Biologists and environmentalists dedicated to studying the natural world may say that hope is a scarce resource of late. Human-driven shifts to the climate have increased the frequency and severity of extreme climatic events, including droughts, heat waves, flooding, and massive wildfires. Despite a growing recognition and awareness that humans are the primary contributors to the climate crisis, the slow and often tepid political response to counteract such extreme disasters is underwhelming.

As once-in-a-lifetime natural catastrophic events become more commonplace, we are becoming increasingly aware of how fragile ecosystem health is and how interdependent we are on the ecosystem services provided therein. Societies globally have a vested interest in functional ecosystems: provisioning services provide food, water, and other natural resources; regulating services balance temperature, precipitation, and other abiotic (e.g.

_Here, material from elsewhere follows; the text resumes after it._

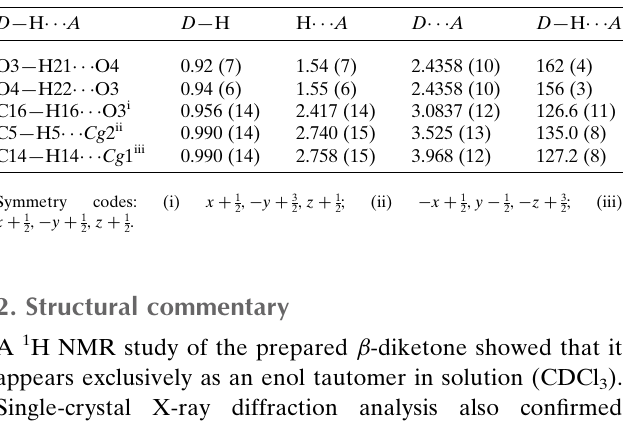
Table 1 Hydrogen-bond geometry (A˚ , (cid:3) ). Cg 1 and Cg 2 are the centroids of the C3–C8 and C12–C17 rings, respectively.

, water, air) factors; supporting services maintain nutrient cycling and sustain habitats; and cultural services enrich the educational, spiritual, and recreational values we gain from our natural environments. Notably, ecosystems do not exist solely for human benefit—other nonhuman species also have a claim to a healthy and functioning ecosystem. Conserving ecosystem services—and by extension the natural capital that supports those services—is therefore both a global imperative and a just obligation.

Biodiversity is a central pillar to that natural ca.